TC TO JEAN CARLYLE AITKEN

Chelsea, 17 Septr, 1857

Dear Sister,

I ought to send you a little word, tho' it must be a very brief one,—announcing at least that Jane is come home. I picked her up at the Edinr Railway Station,1 Wedy gone a week (this is Thursday night), and brought her home with me. She is very considerably improved; visibly changed in the look, and practically in all important particulars, as sleep, eating &c: in fact if she go on as she has done for the past week, it will have been an exceedingly successful expedition; and we may fairly calculate on fronting the winter on better omens than those of last year were.

This morning I got a Letter with a strange black card in it,—announcing that good David Hope of Glasgow was dead and buried.2 The news came sorrowful upon me. He was one of the oldest acquaintances I had now in the world; always kind to me and true: no blither more innocent heart lived in the world. It often seems to me as if my world wd grow, if I stay in it long, quite solitary. I have lost, since last year,—much, how much: and the like of me has daily less and less left. It is a wild scene this world;—and I make the reflexions on it whh all have made, and whh are new and strange to every new mortal that arrives at the stage of making them.

I stick like clockwork to my business: progress is far from brilliant; yet if I can hold out for a ten months more, I calculate on getting thro' this first and far worst bout. I think I will then go to the Country, and for a whole year live upon milk and meal and honest country fare, and do nothing but sleep and ride! The Book will not perhaps be entirely worthless, tho' not worth much: but really that is next to no concern with me in comparison. If I were honestly out of it, my thankfulness wd be great, regardless of other conditions.

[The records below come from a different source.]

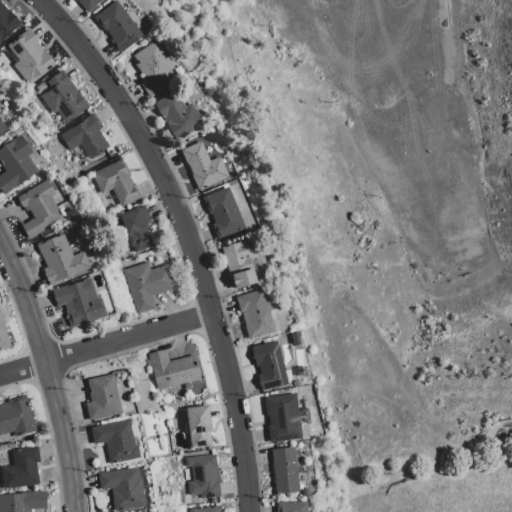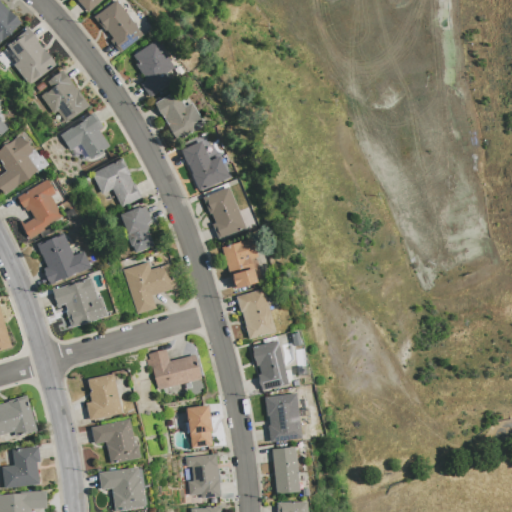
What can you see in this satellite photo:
building: (87, 4)
building: (88, 4)
building: (6, 22)
building: (6, 22)
building: (116, 26)
building: (116, 26)
building: (28, 57)
building: (29, 57)
building: (151, 68)
building: (152, 68)
building: (62, 97)
building: (62, 98)
building: (177, 115)
building: (177, 116)
building: (2, 128)
building: (2, 128)
building: (84, 137)
building: (84, 138)
building: (17, 163)
building: (17, 164)
building: (201, 166)
building: (202, 167)
building: (115, 182)
building: (115, 182)
building: (37, 208)
building: (38, 208)
building: (221, 213)
building: (222, 213)
building: (136, 228)
building: (135, 230)
road: (188, 237)
building: (59, 259)
building: (59, 260)
building: (238, 263)
building: (238, 263)
building: (146, 284)
building: (146, 285)
road: (25, 298)
building: (78, 302)
building: (78, 302)
building: (253, 314)
building: (254, 314)
building: (2, 336)
building: (3, 338)
road: (106, 344)
building: (267, 365)
building: (267, 366)
building: (171, 370)
building: (171, 370)
building: (100, 398)
building: (101, 398)
building: (15, 417)
building: (15, 418)
building: (280, 418)
building: (281, 418)
building: (197, 426)
building: (197, 426)
road: (63, 436)
building: (114, 441)
building: (114, 441)
building: (20, 468)
building: (21, 469)
building: (283, 470)
building: (284, 470)
building: (201, 476)
building: (202, 476)
building: (121, 488)
building: (121, 488)
building: (22, 501)
building: (21, 502)
building: (290, 507)
building: (290, 507)
building: (205, 509)
building: (205, 509)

We have bright hot weather again; very “mooth,”—by no means agreeable to the working nerves. I often think of the busy shearing and inning that must be afoot in Scotland;—sore work truly, yet of a glad sort. We had deluges of rain before; very sore upon men, still more upon stooks.— Our Town continues nearly empty of acquaintances: I have habitually no companion at all but my horse. All work & no play; making Jack a very dull boy at times,—if it were to last always.